▶ EXERCISE BRIEF: Output exactly the lines between the line that contains "Le pari risqué" and the last line of the material, counting both.

▶ RECORDS FOR THE EXERCISE:
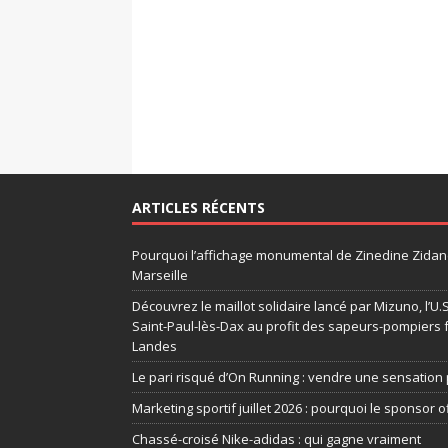
ARTICLES RÉCENTS
Pourquoi l’affichage monumental de Zinedine Zidane
Marseille
Découvrez le maillot solidaire lancé par Mizuno, l’U
Saint-Paul-lès-Dax au profit des sapeurs-pompiers 
Landes
Le pari risqué d’On Running : vendre une sensation 
Marketing sportif juillet 2026 : pourquoi le sponsor of
Chassé-croisé Nike-adidas : qui gagne vraiment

▶ WRITTEN RESPONSE:
Le pari risqué d’On Running : vendre une sensation 
Marketing sportif juillet 2026 : pourquoi le sponsor of
Chassé-croisé Nike-adidas : qui gagne vraiment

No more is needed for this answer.